Hacker News new | ask | show | jobs
by sethammons 2941 days ago
I'm having a hard time rectifying the "Ruby's Bundler"+"solved problem" axiom. Take my experience with Chef. It is Ruby. Berkshelf is supposed to solve cookbook versions, but you can use bundler around that. As a "not-a-ruby" guy, it is all a bit confusing actually. All I know is that Bundler and Berkshelf have caused me untold issues. Never resolving dependencies that leads to manually finding what version update broke what.

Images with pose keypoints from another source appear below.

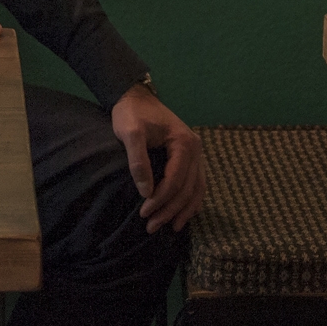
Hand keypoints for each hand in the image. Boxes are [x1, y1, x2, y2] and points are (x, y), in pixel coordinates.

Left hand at [111, 83, 206, 233]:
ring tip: (170, 228)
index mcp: (183, 142)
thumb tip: (147, 192)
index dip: (161, 199)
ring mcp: (195, 153)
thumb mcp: (130, 133)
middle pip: (187, 188)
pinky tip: (182, 214)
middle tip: (151, 227)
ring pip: (196, 189)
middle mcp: (195, 148)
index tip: (144, 213)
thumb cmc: (131, 113)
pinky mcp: (190, 157)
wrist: (136, 97)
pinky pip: (196, 183)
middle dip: (170, 210)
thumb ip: (138, 161)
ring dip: (183, 210)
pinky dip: (191, 201)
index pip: (176, 179)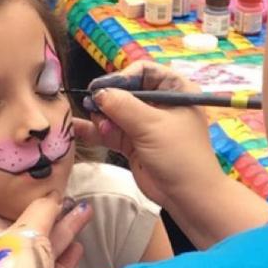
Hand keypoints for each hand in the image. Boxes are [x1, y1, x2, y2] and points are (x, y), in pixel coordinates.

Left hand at [0, 194, 91, 267]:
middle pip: (30, 232)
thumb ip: (42, 208)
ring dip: (67, 230)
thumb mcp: (28, 228)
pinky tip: (79, 245)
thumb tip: (53, 194)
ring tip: (86, 212)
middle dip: (55, 217)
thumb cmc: (14, 266)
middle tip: (74, 201)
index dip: (29, 206)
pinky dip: (68, 256)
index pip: (5, 217)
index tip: (50, 197)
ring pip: (46, 249)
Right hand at [72, 62, 220, 207]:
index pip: (144, 70)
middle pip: (126, 90)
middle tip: (94, 107)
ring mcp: (146, 123)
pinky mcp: (134, 142)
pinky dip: (96, 130)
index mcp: (175, 90)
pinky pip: (111, 130)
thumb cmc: (180, 155)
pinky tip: (79, 129)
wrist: (188, 197)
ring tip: (102, 127)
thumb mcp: (152, 126)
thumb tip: (98, 92)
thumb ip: (123, 106)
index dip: (123, 76)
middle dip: (109, 99)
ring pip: (115, 111)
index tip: (104, 88)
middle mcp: (159, 103)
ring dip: (103, 117)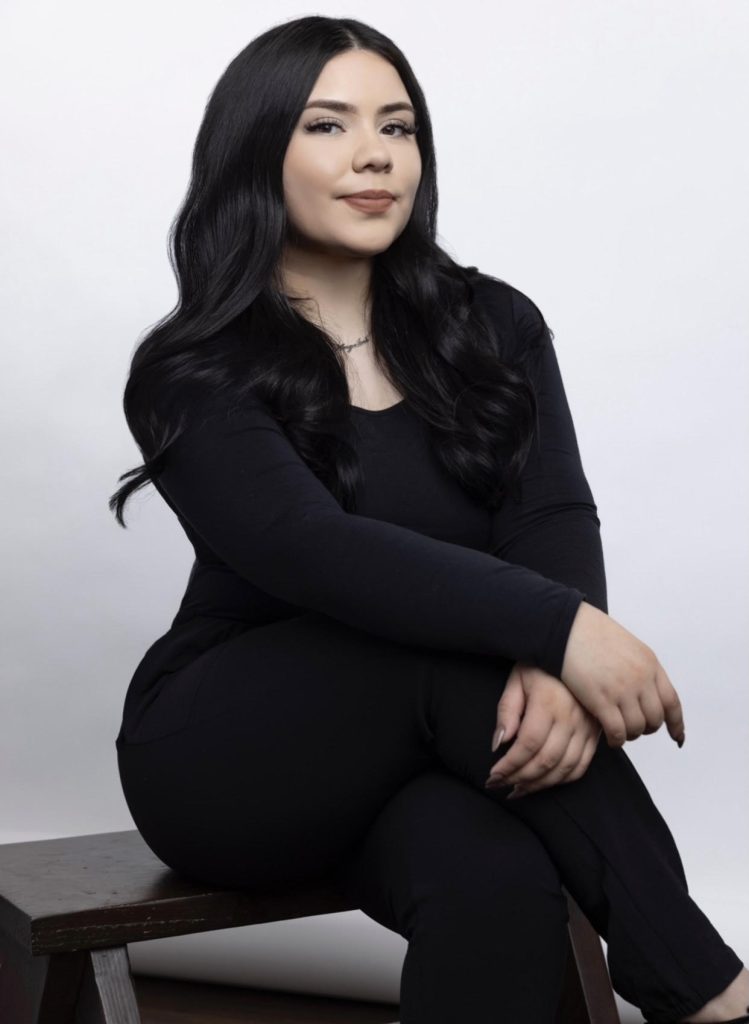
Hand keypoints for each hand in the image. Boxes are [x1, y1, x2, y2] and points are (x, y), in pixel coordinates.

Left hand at [485, 661, 602, 796]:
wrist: (575, 651)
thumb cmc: (541, 665)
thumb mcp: (517, 679)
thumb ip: (507, 710)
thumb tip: (499, 743)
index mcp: (549, 703)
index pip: (527, 744)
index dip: (509, 765)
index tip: (493, 776)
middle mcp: (571, 718)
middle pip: (546, 760)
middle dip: (520, 779)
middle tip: (501, 786)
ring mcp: (587, 727)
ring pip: (564, 768)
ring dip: (539, 785)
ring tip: (518, 789)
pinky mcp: (596, 734)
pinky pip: (582, 766)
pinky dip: (562, 780)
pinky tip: (544, 782)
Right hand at [560, 602, 685, 748]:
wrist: (567, 628)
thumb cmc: (592, 634)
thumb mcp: (629, 646)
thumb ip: (641, 669)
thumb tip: (647, 693)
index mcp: (650, 664)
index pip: (672, 702)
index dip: (676, 724)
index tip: (677, 737)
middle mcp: (641, 679)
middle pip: (655, 719)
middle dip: (647, 728)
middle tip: (634, 728)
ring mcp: (622, 690)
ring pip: (637, 728)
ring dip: (630, 735)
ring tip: (619, 732)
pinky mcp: (602, 700)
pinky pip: (618, 731)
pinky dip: (616, 739)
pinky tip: (610, 738)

When I heard about using the Minimum Version Solver, my first thought was how that would have saved me so much time during my Cookbook Version wars.
1 comments

I've not used Berkshelf, but I suspect your problems were related to Chef and the fact that they've built their own dependency system that also interacts with Bundler/RubyGems.

Anecdotally, my company has used Ruby since around 2004, and Bundler since its first release, and we never had any issues. That doesn't mean nobody has ever had any issues (clearly! [2]), but it generally seems like Ruby package management is a solved problem, and that it would be a good model for any dependency system to use.

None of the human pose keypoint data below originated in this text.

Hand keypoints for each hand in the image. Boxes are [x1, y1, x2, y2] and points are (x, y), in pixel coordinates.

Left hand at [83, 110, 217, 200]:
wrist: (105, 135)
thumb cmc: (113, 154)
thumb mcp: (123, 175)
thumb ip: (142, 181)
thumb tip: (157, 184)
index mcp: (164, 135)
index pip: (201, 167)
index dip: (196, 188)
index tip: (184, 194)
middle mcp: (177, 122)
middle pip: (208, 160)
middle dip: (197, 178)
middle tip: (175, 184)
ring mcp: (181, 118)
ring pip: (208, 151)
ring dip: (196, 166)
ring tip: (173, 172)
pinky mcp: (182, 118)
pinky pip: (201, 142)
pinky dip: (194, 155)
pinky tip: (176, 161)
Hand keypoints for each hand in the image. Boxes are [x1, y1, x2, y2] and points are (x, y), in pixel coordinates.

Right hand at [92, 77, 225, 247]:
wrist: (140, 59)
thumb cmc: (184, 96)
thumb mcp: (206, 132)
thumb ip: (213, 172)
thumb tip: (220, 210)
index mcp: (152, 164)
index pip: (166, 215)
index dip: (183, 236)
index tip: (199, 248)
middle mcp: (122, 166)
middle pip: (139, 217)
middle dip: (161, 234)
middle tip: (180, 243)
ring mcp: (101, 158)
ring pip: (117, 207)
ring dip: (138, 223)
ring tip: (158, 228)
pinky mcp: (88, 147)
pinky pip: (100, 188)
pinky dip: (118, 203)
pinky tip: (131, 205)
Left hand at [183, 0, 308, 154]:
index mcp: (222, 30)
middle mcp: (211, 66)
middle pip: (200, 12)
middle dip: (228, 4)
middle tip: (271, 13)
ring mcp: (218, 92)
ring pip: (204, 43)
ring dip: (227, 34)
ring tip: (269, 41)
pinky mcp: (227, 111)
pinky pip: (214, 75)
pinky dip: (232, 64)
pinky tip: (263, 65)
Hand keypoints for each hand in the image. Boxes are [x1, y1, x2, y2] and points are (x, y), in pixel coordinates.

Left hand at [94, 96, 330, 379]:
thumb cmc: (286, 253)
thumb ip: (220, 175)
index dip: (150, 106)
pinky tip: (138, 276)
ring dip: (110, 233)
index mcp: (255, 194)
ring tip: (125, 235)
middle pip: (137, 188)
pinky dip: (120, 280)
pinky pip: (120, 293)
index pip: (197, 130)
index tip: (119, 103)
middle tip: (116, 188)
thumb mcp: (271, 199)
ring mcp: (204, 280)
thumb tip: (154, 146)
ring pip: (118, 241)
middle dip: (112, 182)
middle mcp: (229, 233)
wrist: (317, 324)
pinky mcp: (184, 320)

Bundler does have one feature (or misfeature) that Russ Cox criticizes: "bundle install some_gem" can cause unrelated gems' minor (or maybe it's minor) versions to be upgraded even if you don't tell it to. I've never liked that, and would much prefer to use "bundler update" to perform explicit upgrades. But I don't think that behaviour is at all tied to its solver, or that MVS is needed to fix it.